[Opening Listed entries section]

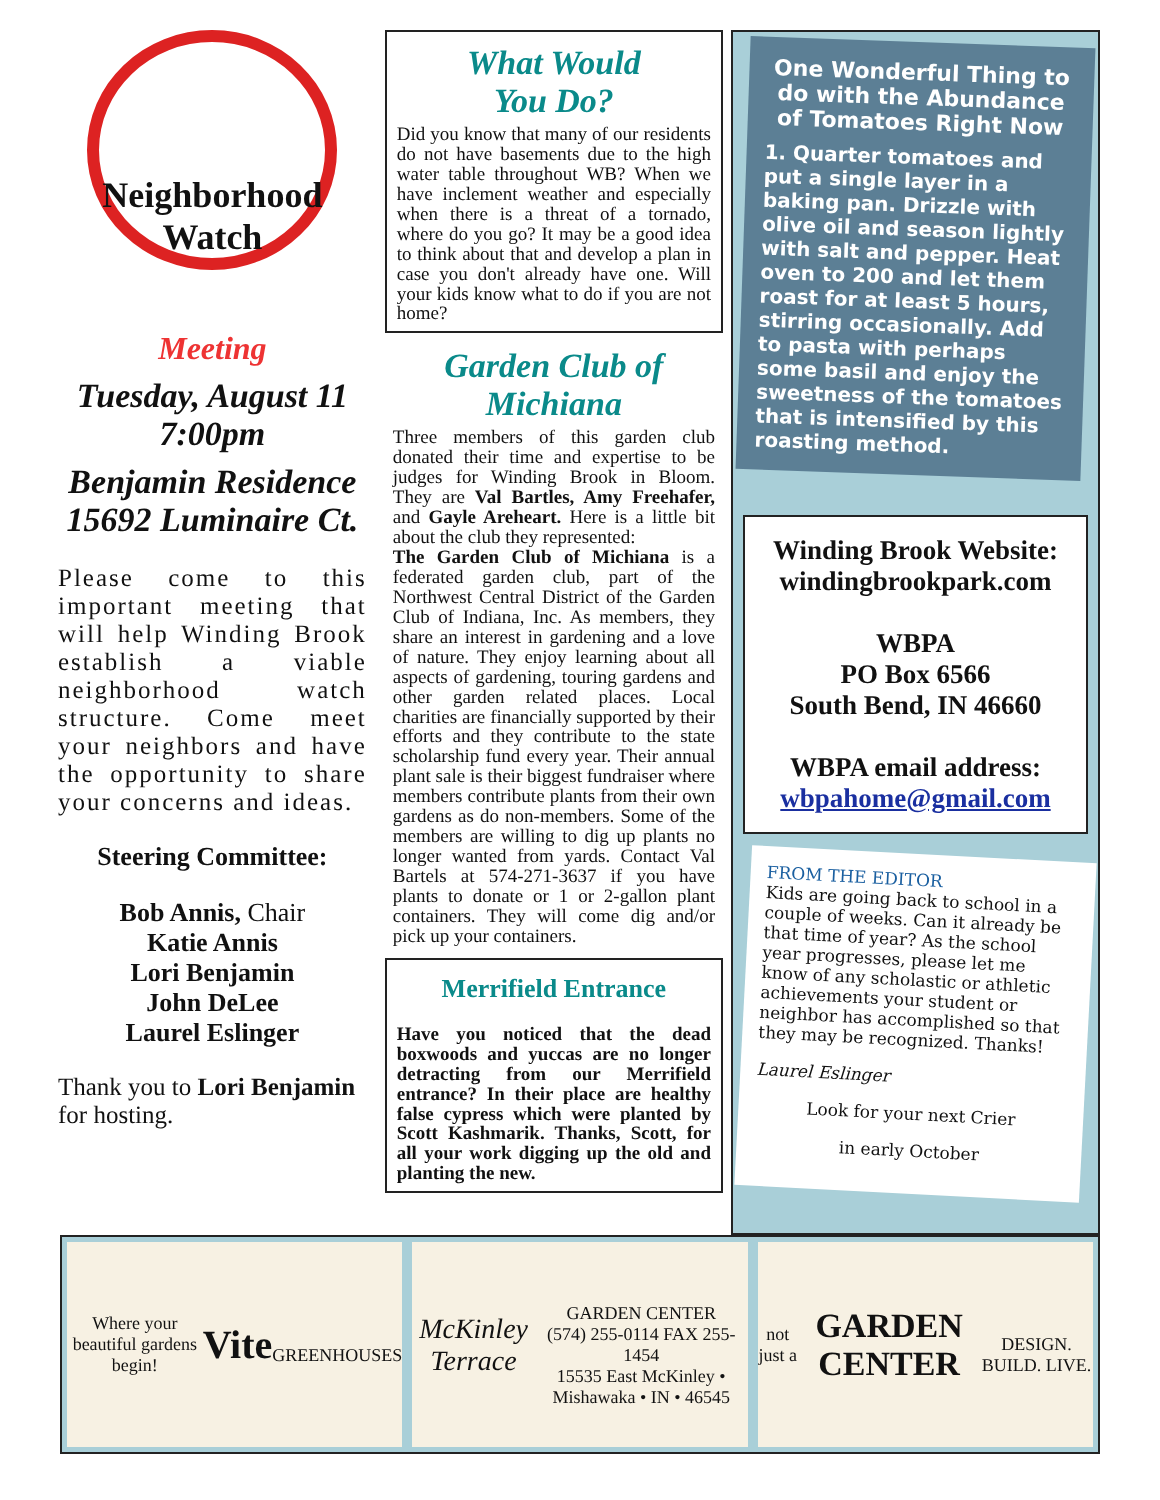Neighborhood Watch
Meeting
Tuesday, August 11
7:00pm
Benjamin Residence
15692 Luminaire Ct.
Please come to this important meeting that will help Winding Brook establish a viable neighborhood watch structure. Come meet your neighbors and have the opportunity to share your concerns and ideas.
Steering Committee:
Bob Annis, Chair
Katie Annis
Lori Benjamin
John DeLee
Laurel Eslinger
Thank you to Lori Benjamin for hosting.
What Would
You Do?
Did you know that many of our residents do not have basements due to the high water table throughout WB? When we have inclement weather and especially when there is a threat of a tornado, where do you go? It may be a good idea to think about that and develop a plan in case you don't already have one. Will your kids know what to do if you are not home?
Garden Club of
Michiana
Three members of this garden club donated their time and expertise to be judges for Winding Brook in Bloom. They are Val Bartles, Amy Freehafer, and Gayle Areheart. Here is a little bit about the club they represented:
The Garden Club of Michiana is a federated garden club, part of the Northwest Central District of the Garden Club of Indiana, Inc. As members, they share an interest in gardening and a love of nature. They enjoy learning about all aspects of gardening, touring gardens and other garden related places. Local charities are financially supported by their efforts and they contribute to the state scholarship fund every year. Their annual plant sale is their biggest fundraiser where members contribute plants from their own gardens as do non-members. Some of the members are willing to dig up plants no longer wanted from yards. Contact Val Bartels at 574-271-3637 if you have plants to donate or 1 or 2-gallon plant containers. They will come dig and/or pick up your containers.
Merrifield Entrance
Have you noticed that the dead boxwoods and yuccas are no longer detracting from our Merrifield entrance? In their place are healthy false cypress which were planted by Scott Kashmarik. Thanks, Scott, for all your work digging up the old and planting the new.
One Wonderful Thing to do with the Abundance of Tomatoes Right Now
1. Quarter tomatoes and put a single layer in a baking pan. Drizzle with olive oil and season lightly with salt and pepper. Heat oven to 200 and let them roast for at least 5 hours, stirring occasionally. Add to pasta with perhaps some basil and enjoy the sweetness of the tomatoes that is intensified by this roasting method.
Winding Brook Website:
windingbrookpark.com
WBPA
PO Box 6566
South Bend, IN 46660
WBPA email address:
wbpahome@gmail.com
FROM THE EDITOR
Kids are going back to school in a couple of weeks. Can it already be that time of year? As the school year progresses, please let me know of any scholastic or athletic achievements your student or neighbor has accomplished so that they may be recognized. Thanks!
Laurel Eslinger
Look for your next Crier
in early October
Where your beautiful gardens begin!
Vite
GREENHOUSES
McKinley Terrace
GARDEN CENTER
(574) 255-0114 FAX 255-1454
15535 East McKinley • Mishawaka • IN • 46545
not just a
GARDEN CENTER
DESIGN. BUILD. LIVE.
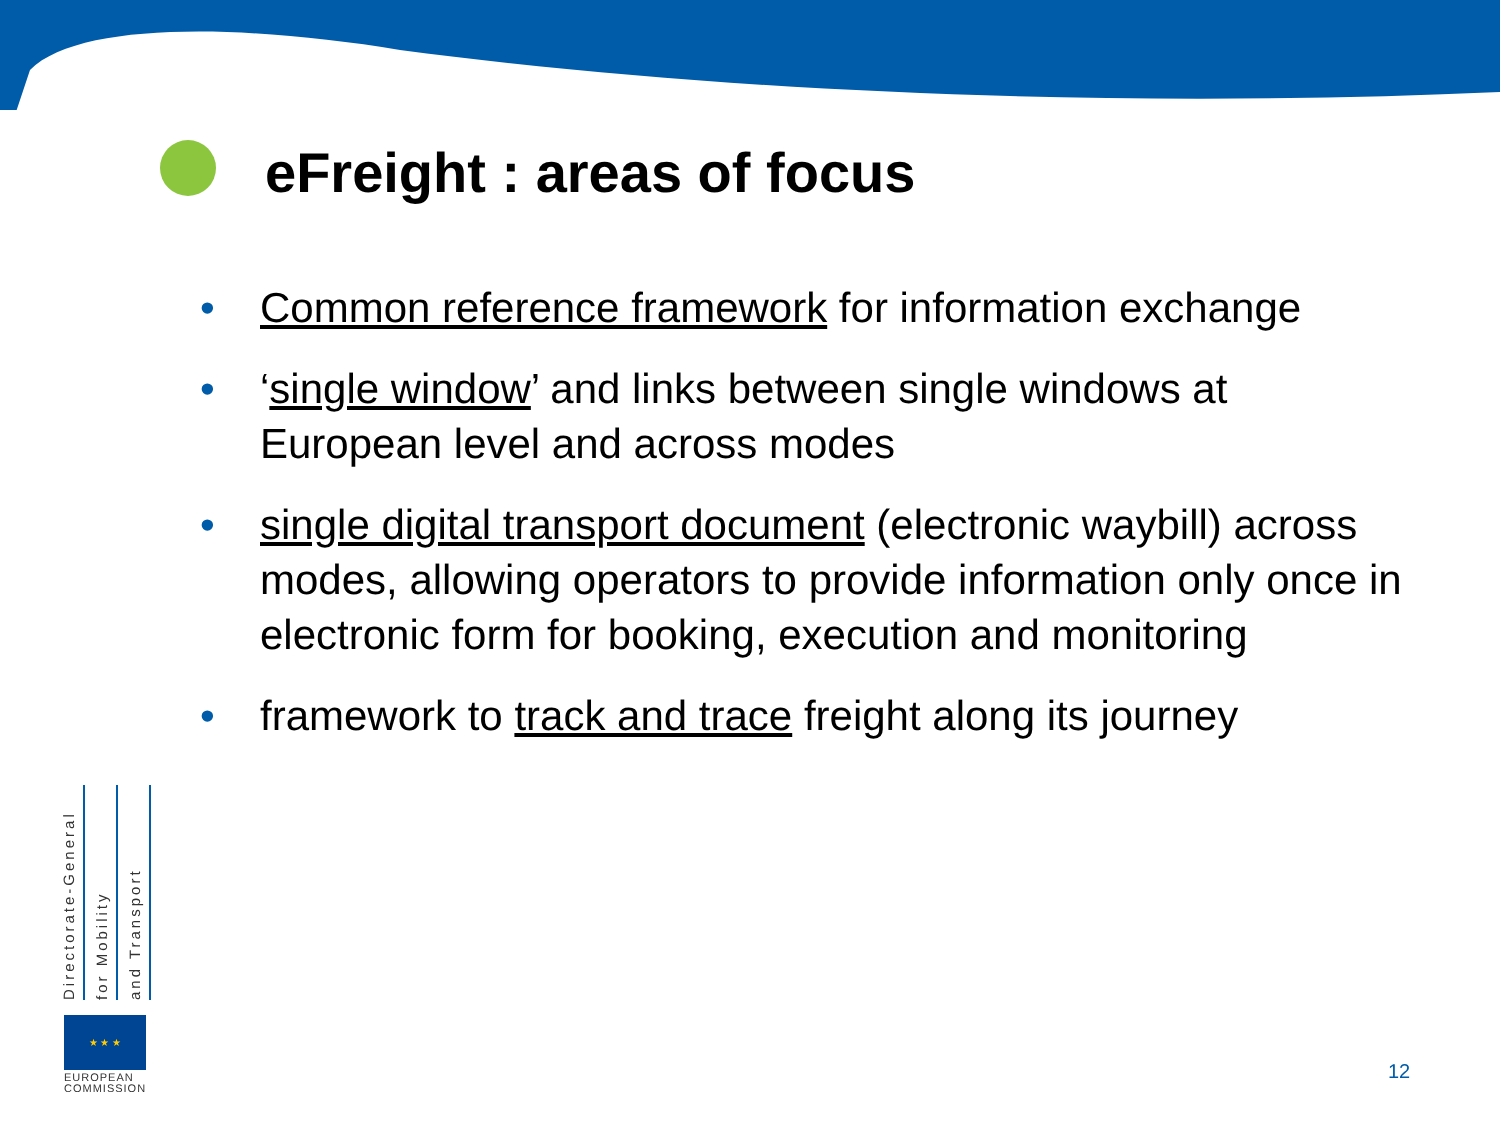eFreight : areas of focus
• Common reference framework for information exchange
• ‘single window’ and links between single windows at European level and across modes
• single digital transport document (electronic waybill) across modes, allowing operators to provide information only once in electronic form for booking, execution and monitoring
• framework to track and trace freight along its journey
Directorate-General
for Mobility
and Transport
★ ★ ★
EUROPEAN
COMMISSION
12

[Closing Listed entries section]

**Problem:** Whenever the word "Thanks" shows up in a line of the entries, list that line.

**Answer box:**
Have you noticed that the dead boxwoods and yuccas are no longer detracting from our Merrifield entrance? In their place are healthy false cypress which were planted by Scott Kashmarik. Thanks, Scott, for all your work digging up the old and planting the new.
Kids are going back to school in a couple of weeks. Can it already be that time of year? As the school year progresses, please let me know of any scholastic or athletic achievements your student or neighbor has accomplished so that they may be recognized. Thanks!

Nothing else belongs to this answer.